Graichen: „Die Mobilität der Zukunft gelingt nur mit einer Offensive im öffentlichen Nahverkehr. Ein flächendeckendes, bedarfsgerechtes öffentliches Verkehrsangebot und der Hochlauf der E-Mobilität, sind unverzichtbare Schritte für eine klimagerechte Mobilität. Der neue Verkehrsminister muss den Fokus auf den umweltverträglichen Ausbau der Schieneninfrastruktur legen statt weitere klimaschädliche Autobahnen zu bauen.“

Erneuerbare Energien: Erfolgsfaktor im Kampf gegen die Klimakrise

Der Stromsektor ist der einzige Lichtblick in der klimapolitischen Bilanz. Dank des Ausbaus der Erneuerbaren Energien und der stetigen Abkehr von klimaschädlichen Brennstoffen ist hier die Trendwende gelungen, so dass auch die schlechte Klimabilanz der anderen Sektoren gepuffert wird. Zwar wurde im letzten Jahr bei der Windkraft noch zu wenig zugebaut, so dass die Leistung von 4,9 Gigawatt unter dem Ziel blieben. Im selben Jahr wurde das Jahresziel bei der Solarenergie mit 12,1 Gigawatt aber knapp übertroffen.

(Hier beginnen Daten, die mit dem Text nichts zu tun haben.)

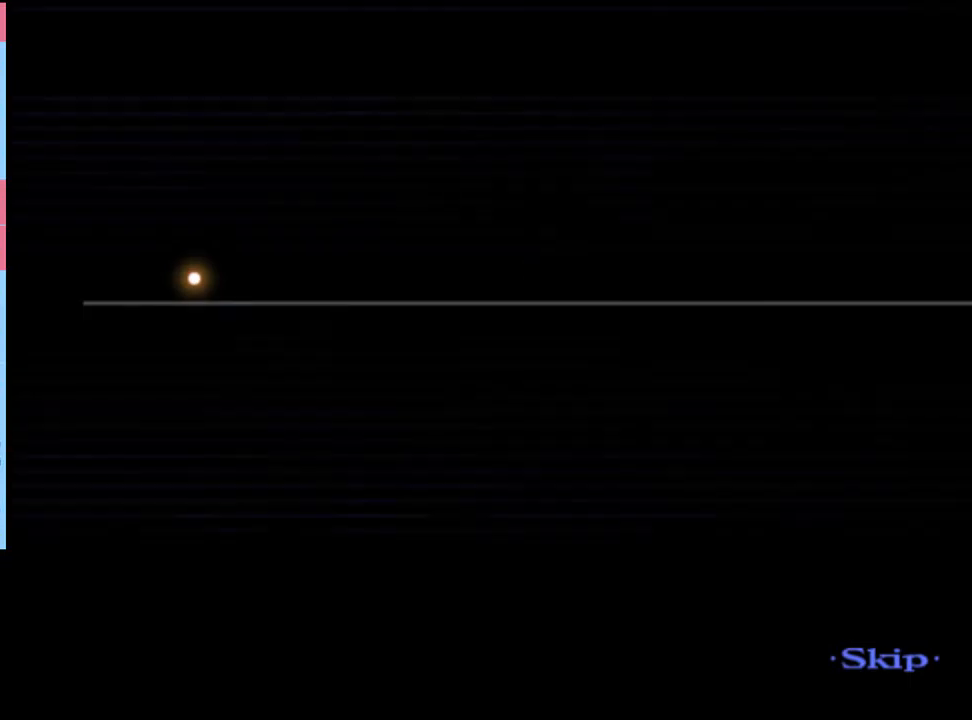
{"keys": [], "mouse": [], "events": []}
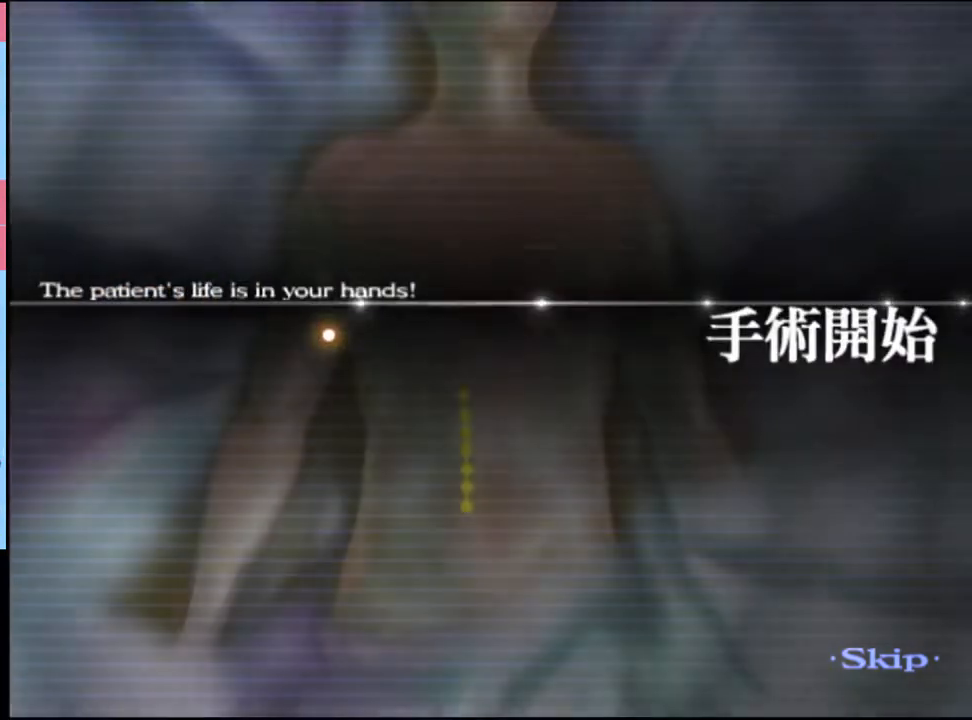
{"keys": [], "mouse": [], "events": []}
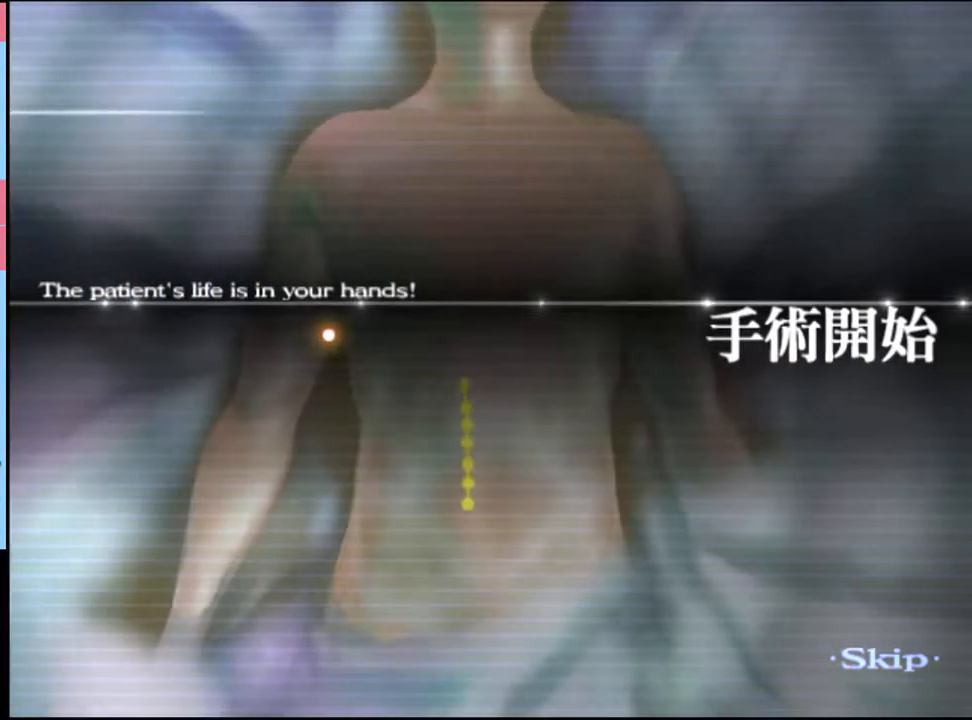
{"keys": [], "mouse": [], "events": []}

Graichen: „Erneuerbare Energien sind die grundlegende Stellschraube im Kampf gegen die Klimakrise. Durch den Einsatz von erneuerbaren Energien können langfristig die Energiekosten im Strom-, Wärme- und Mobilitätssektor gesenkt oder stabil gehalten werden. Die Preise für Sonnen- und Windenergie sind auch langfristig kalkulierbar. Fossile Brennstoffe bedeuten geopolitische Abhängigkeiten und künftig weiter steigende Beschaffungs- und Folgekosten.“

Mit Blick auf steigende Strombedarfe warnt der BUND vor einem erneuten Ausbau fossiler Energien. Eine überdimensionierte Gasinfrastruktur ist nicht die Antwort in Zeiten der Klimakrise.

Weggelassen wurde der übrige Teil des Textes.